Health

Study links climate threats to 58 percent of infectious diseases

Study links climate threats to 58 percent of infectious diseases
Written by adrina

Climate hazards such as floods, heat waves and droughts have exacerbated more than half of the hundreds of known human infectious diseases, including malaria, hantavirus, cholera and even anthrax.

Researchers have reviewed the medical literature on established cases of the disease and found that 218 of the known 375 human infectious diseases, 58 percent, appear to be made worse by one of 10 types of climate change-related extreme weather, according to a study in Monday’s journal Nature Climate Change.

Doctors dating back to Hippocrates have long linked disease to weather, but this study shows just how far-reaching climate’s impact on human health is.

In addition to studying infectious diseases, the researchers broadened their search to include all types of human diseases, including non-communicable diseases like asthma, allergies, and even animal bites, to see how many diseases they could link in some way to climate hazards, including infectious diseases. They found a total of 286 unique diseases, and of those, 223 appeared to be made worse by climate hazards, nine were reduced by climate hazards, and 54 cases had both been aggravated and minimized, the study said.

The new study does not perform calculations to attribute specific disease changes, probabilities or magnitude to climate change, but finds instances among many cases where extreme weather was a likely factor. The study has shown the 1,006 connections between climate change and disease.

“As the climate changes, so does the risk of these diseases,” said study co-author Dr. Jonathan Patz, director of the Global Health Institute at the University of Wisconsin-Madison.

Doctors like Patz said they had to look at the diseases as symptoms of a sick earth.

“The results of this study are startling and provide a good illustration of the enormous impact of climate change on human pathogens,” said Dr. Carlos del Rio, an infectious disease specialist at Emory University who did not participate in the study. “Those of us involved in infectious diseases and microbiology need to make climate change one of our priorities, and we all need to work together to prevent what will undoubtedly be a climate change catastrophe.”

The study’s lead author, Camilo Mora, a climate data analyst at the University of Hawaii, said it’s important to note that the study isn’t about predicting future cases.

“There is no speculation here,” Mora said. “These are things that have already happened.”

An example that Mora knows firsthand. About five years ago, Mora’s home in rural Colombia was flooded – for the first time in his memory there was water in his living room – and Mora contracted Chikungunya, a nasty virus transmitted through mosquito bites.
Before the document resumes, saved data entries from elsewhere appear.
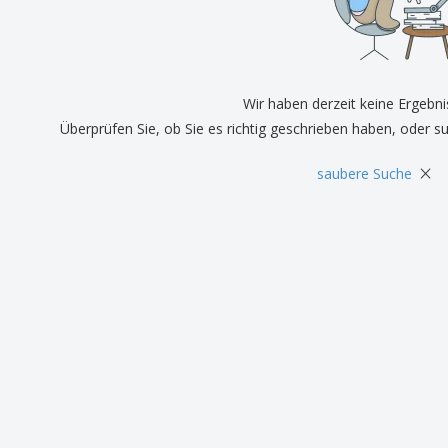
Pers
Aussteller
Medaillen
Ges
Plakate
Essen und Süßigkeiten
Öko
Mag
Koffer und Rucksäcke
Druckeretiketten
Kat
Wir haben derzeit keine Ergebni
Überprüfen Sie, ob Sie es richtig geschrieben haben, oder s
×
saubere Suche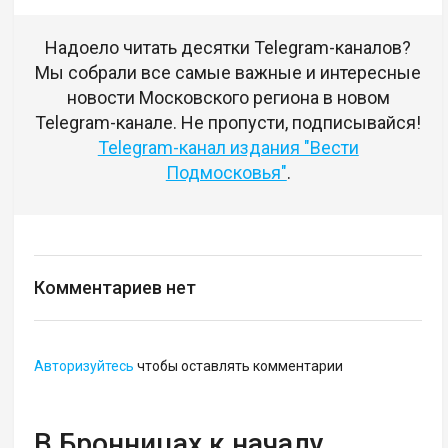
Надоело читать десятки Telegram-каналов?
Мы собрали все самые важные и интересные
новости Московского региона в новом
Telegram-канале. Не пропусти, подписывайся!
Telegram-канал издания "Вести
Подмосковья"
.
Комментариев нет
Авторизуйтесь
чтобы оставлять комментарии
В Бронницах к началу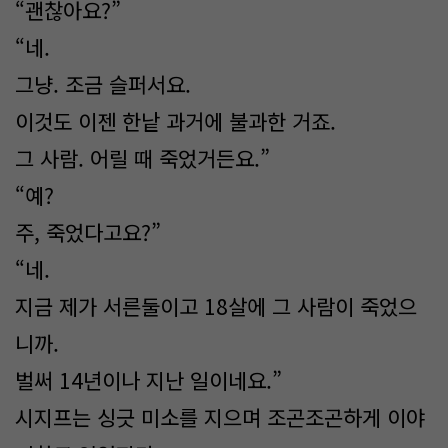
“괜찮아요?”
“네.
그냥. 조금 슬퍼서요.
이것도 이젠 한낱 과거에 불과한 거죠.
그 사람. 어릴 때 죽었거든요.”
“예?
주, 죽었다고요?”
“네.
지금 제가 서른둘이고 18살에 그 사람이 죽었으
니까.
벌써 14년이나 지난 일이네요.”
시지프는 싱긋 미소를 지으며 조곤조곤하게 이야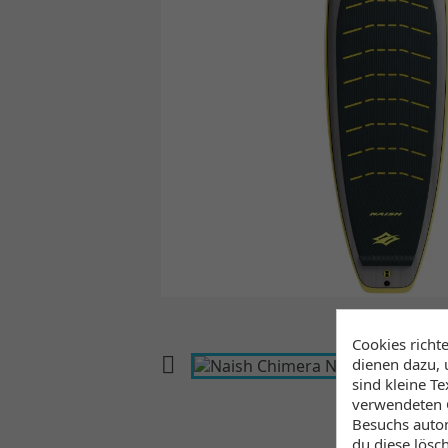
Cookies richt

dienen dazu, 
sind kleine T
verwendeten C
Besuchs autom
du diese lösc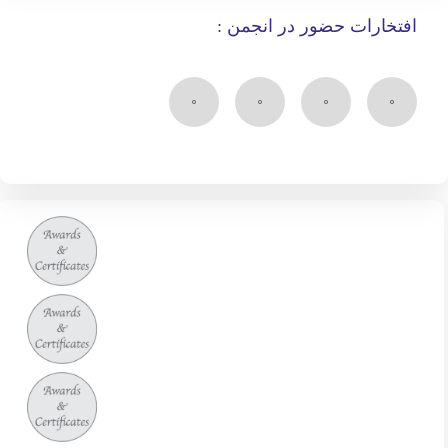
افتخارات حضور در انجمن :
۰
۰
۰
۰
And although he survived, he still has joint pain years later.

Sometimes climate change works in strange ways. Mora includes the 2016 case in Siberia, when a decades-old reindeer carcass that had died of anthrax was unearthed as permafrost thawed from warming. A child touched it, got anthrax and triggered an outbreak.

Mora originally wanted to browse medical cases to see how COVID-19 intersects with climate hazards, if any. He found cases where extreme weather both worsened and decreased the likelihood of COVID. In some cases, extreme heat in poor areas led people to gather to cool off and exposure to the disease, but in other situations, heavy downpours reduced the spread of COVID because people stayed home and indoors, away from others .

Longtime climate and public health expert Kristie Ebi of the University of Washington warned that she had concerns about the way the conclusions were reached and some of the methods used in the study. It’s a proven fact that the burning of coal, oil and natural gas has led to more frequent and intense weather extremes, and research has shown that weather patterns are linked to many health problems, she said.

“But correlation is not causation,” Ebi said in an email. “The authors did not discuss to what extent the studied climate hazards have changed over the period of the study and to what extent changes have been attributed to climate change.”

But dr Aaron Bernstein, interim director of the Center for Climate, Health, and the Global Environment at Harvard School of Public Health, Emory’s del Rio and three other outside experts said the study was a good warning for now about climate and health’s future. Especially as global warming and habitat loss bring animals and their diseases closer to humans, Bernstein said.

“This study underscores how climate change may cause the dice to favor unwanted contagious surprises,” Bernstein said in an email. “But of course it only reports what we already know, and what’s still unknown can be even more compelling about how preventing further climate change can prevent future disasters like COVID-19.”